Azure Databricks: How to Get Started to Work with Data
In this article I’m focusing on How to create a notebook and start to execute code against uploaded dataset on Spark cluster. If you are new to Databricks, always recommended to read previous tutorials, how to get started with Databricks by creating workspace and how to create a spark cluster.
For this tutorial I’ve taken famous Titanic Training dataset from Kaggle. Kaggle is a place you can do data science projects. So, Titanic Machine Learning from Disaster is one of the competition where you can predict survivals based on various attributes. (Remember, this is not a ideal candidate for demonstrate capabilities of Spark. Spark is designed for Big Data processing. This dataset is very small one. Purpose is to just demonstrate how to work with data)
Upload Data
Click the Upload Data button in the home page in order to upload data into databricks. (remember this is not the only path you can upload data into databricks. Refer my previous article. Walkthrough on Azure Databricks)
Click the browse and provide your local file location.
In order to verify click the DBFS tab and browse your data file you just uploaded.
You have successfully uploaded the data. Create a Notebook
Click the New Notebook in the home page as in below.
Then give the Notebook name as you preferred and select the language. In here I select SQL as my language which I need to create my notebook. Since I already created a cluster and also that is the only cluster which is already selected.

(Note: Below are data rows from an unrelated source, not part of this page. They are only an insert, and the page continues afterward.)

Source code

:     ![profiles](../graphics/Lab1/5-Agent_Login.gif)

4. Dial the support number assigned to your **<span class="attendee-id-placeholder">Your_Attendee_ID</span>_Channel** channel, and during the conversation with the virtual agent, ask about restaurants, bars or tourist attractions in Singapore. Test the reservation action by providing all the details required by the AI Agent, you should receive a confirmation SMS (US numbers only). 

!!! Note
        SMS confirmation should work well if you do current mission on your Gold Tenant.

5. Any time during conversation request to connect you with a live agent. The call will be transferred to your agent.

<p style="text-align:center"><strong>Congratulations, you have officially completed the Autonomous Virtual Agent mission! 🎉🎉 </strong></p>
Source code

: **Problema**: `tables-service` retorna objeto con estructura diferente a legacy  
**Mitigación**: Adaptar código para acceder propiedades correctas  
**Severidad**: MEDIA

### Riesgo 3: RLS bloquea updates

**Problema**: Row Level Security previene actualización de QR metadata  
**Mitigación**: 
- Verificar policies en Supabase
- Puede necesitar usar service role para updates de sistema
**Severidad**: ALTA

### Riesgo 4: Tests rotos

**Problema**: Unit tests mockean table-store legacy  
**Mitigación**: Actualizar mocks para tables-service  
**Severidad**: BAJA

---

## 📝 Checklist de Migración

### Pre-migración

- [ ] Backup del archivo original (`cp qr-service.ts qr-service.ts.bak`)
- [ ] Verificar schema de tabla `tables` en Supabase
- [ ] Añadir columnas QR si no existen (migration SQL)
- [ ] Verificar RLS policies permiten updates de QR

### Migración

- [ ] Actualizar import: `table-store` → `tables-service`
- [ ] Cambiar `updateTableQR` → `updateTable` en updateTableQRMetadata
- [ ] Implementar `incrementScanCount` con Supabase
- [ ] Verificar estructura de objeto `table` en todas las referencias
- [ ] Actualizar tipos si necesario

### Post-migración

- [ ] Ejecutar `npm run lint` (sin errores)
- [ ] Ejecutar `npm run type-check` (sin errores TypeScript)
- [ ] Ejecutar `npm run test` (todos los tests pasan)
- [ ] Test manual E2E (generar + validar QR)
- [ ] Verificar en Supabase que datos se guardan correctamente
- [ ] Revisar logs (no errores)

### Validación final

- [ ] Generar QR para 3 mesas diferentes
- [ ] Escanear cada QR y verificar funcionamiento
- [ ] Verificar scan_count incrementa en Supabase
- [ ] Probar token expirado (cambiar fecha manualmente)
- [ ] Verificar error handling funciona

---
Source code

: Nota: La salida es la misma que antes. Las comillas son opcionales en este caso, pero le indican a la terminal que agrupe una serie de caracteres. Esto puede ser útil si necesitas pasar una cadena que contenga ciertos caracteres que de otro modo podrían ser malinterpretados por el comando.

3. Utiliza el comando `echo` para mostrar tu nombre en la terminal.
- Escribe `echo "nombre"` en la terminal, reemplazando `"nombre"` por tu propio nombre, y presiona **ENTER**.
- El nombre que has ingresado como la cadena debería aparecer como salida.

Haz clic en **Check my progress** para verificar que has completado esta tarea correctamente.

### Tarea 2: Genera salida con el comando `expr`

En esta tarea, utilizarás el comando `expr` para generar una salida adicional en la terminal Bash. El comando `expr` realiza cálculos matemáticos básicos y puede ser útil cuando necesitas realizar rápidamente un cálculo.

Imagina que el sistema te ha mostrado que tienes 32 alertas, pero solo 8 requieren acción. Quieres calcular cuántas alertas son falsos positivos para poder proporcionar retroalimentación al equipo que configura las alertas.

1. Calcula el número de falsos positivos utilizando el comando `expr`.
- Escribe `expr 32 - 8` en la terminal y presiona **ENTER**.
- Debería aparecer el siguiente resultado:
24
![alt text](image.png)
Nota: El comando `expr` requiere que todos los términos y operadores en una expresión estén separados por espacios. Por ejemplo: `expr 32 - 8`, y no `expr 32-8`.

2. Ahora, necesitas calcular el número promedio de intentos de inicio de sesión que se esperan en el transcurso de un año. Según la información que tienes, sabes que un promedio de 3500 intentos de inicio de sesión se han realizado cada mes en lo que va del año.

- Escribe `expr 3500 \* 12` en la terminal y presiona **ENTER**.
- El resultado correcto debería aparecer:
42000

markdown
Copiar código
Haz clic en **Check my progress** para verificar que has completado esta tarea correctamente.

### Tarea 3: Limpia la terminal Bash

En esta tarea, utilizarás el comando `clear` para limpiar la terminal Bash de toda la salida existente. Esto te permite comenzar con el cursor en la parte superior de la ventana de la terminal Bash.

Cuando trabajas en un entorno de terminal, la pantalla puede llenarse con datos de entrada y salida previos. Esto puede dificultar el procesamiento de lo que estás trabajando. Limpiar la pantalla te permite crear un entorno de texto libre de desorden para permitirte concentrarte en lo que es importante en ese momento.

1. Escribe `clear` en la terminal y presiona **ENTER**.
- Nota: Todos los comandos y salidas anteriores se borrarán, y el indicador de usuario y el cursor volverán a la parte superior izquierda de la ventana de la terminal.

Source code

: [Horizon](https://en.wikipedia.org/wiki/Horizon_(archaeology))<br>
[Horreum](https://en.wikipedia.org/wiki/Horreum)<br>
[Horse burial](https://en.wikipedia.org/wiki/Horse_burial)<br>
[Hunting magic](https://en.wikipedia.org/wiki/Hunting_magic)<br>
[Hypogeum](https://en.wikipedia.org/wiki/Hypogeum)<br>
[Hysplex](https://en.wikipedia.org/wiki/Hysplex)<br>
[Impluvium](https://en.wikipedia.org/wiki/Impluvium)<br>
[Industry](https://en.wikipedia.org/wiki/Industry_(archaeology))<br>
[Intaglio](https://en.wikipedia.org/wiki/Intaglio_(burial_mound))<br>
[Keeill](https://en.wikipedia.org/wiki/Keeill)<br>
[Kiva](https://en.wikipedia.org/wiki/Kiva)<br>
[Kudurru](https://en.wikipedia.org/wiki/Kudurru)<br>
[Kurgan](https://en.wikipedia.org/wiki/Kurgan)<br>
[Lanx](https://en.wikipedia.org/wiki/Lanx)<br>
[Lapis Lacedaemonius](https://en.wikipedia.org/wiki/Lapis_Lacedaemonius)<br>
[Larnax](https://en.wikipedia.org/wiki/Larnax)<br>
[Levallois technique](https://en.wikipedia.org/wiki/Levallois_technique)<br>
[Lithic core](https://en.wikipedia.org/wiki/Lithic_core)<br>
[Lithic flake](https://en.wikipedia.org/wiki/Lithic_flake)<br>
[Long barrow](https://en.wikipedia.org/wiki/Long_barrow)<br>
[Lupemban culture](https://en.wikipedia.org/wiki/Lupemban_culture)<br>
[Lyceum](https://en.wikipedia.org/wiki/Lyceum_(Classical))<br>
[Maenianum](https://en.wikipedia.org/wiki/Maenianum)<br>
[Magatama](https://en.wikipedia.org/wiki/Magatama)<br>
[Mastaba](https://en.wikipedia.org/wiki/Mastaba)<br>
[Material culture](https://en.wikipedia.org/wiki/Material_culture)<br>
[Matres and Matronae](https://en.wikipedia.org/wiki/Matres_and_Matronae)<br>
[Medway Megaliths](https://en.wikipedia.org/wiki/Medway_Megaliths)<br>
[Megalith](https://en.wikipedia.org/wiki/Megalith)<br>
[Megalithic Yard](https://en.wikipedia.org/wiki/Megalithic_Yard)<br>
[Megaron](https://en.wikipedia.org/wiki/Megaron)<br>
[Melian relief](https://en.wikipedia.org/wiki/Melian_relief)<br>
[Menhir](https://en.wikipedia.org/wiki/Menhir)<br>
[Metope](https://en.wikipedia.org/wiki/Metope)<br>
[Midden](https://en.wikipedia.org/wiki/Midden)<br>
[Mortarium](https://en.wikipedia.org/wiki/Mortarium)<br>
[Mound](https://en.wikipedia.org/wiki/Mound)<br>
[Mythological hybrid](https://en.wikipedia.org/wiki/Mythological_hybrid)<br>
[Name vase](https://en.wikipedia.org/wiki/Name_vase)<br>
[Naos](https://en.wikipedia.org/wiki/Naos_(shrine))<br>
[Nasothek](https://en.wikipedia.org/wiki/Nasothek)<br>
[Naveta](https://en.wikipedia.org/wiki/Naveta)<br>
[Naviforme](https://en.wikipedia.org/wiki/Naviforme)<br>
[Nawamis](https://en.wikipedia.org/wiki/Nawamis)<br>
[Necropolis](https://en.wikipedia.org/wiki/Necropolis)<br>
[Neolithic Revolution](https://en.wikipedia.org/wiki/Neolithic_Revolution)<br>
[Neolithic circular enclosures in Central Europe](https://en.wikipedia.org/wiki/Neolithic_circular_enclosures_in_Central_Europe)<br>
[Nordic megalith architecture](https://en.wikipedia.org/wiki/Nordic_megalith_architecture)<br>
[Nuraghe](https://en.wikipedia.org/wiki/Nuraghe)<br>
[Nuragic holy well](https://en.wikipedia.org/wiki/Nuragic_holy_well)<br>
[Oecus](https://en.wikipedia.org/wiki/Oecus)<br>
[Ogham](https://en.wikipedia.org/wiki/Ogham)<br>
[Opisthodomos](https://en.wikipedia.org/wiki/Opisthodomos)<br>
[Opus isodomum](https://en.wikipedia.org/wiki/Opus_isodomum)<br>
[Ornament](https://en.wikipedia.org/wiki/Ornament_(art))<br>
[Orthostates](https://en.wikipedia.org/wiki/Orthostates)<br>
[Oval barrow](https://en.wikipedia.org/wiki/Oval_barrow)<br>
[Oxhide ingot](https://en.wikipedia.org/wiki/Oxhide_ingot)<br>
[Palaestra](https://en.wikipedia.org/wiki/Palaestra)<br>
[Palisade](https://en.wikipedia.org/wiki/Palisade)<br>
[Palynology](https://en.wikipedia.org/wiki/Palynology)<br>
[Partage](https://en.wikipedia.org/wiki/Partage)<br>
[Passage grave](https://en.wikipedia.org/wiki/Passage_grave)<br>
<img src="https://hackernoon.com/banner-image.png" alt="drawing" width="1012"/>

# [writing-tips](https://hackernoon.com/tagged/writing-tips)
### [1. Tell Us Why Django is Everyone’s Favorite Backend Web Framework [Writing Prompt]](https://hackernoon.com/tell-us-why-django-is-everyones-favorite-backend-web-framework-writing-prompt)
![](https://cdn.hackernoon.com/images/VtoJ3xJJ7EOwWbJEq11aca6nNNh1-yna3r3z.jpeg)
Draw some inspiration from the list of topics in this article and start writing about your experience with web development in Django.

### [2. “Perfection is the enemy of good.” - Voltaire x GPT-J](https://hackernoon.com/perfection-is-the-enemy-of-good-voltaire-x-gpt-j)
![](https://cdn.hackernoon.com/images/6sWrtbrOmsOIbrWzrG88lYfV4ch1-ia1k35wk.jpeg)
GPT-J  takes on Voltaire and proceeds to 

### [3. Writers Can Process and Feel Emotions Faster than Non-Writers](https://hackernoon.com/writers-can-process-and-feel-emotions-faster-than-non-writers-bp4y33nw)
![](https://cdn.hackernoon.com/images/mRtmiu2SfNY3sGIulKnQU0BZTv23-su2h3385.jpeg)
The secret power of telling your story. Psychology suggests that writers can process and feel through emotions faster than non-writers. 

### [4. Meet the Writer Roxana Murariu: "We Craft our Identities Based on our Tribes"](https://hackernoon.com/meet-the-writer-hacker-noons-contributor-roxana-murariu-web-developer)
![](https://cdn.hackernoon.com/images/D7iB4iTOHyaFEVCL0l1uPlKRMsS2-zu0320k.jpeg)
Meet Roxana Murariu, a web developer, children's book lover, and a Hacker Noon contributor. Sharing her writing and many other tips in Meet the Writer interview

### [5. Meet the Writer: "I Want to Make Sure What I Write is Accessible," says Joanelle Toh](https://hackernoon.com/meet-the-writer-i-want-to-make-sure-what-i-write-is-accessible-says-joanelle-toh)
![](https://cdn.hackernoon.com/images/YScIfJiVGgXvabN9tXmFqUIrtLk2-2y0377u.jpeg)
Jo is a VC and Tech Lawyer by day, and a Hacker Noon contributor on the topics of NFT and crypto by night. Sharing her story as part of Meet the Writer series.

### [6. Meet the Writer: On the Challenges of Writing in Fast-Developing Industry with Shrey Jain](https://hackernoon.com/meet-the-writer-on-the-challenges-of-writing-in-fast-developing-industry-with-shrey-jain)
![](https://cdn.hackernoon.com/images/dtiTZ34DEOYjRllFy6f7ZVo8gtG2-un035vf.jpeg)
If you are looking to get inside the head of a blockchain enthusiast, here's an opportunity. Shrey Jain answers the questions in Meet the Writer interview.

Click the Create button in order to create notebook.
Analyze Data
Once you created the notebook in the previous step, now it is time to analyze data.
1. Import CSV Data
In this step you are going to import Titanic train csv data and create a table using it
1.DROP TABLE IF EXISTS titanic;
2.
3.CREATE TABLE titanic
4.USING csv
5.OPTIONS (path "/FileStore/tables/train.csv", header"true")
Once you run the code if will get the Spark Jobs status = OK as below
2. View Data
In this step you are going to view the data from the table you created in previous step.
SELECT * FROM titanic
3. Analyze Data, Survival Age Range Against Class
It is important to understand about the survivals, in order to predict what sort of people were likely to survive. In this step we query the average age against the Class. The reason behind this is to get some understanding whether they gave priority to specific age range and Class.
SELECT Pclass , avg(Age) AS Age
FROM titanic
WHERE Survived = 1
GROUP BY Pclass
ORDER BY Pclass;
4. Analyze Data, Survival Count based on Sex
In order to predict what sort of people were likely to survive. In this step we query the survival count against the sex. Then we can get some understanding they have given the priority to gender or not for passengers
1.SELECT Sex , COUNT(*)
2.FROM titanic
3.WHERE Survived = 1
4.GROUP BY Sex
You can change the chart type in the bottom dropdown. There are around 10+ visual types. You can change it at anytime into appropriate visual type
There is another button called plot options. If you are familiar with any charting visual tool like Excel, Power BI this will be familiar experience for you.
**You can turn the visual into Raw Table at any time by clicking Raw Table option.
**
**
Summary
**
**
In this tutorial I’ve explained how to upload data into Azure Databricks. Then moved to create a Notebook and import the uploaded data and created a table. Later in this article I’ve done some queries to analyze the dataset. Hope this helped you to get started to work with Databricks.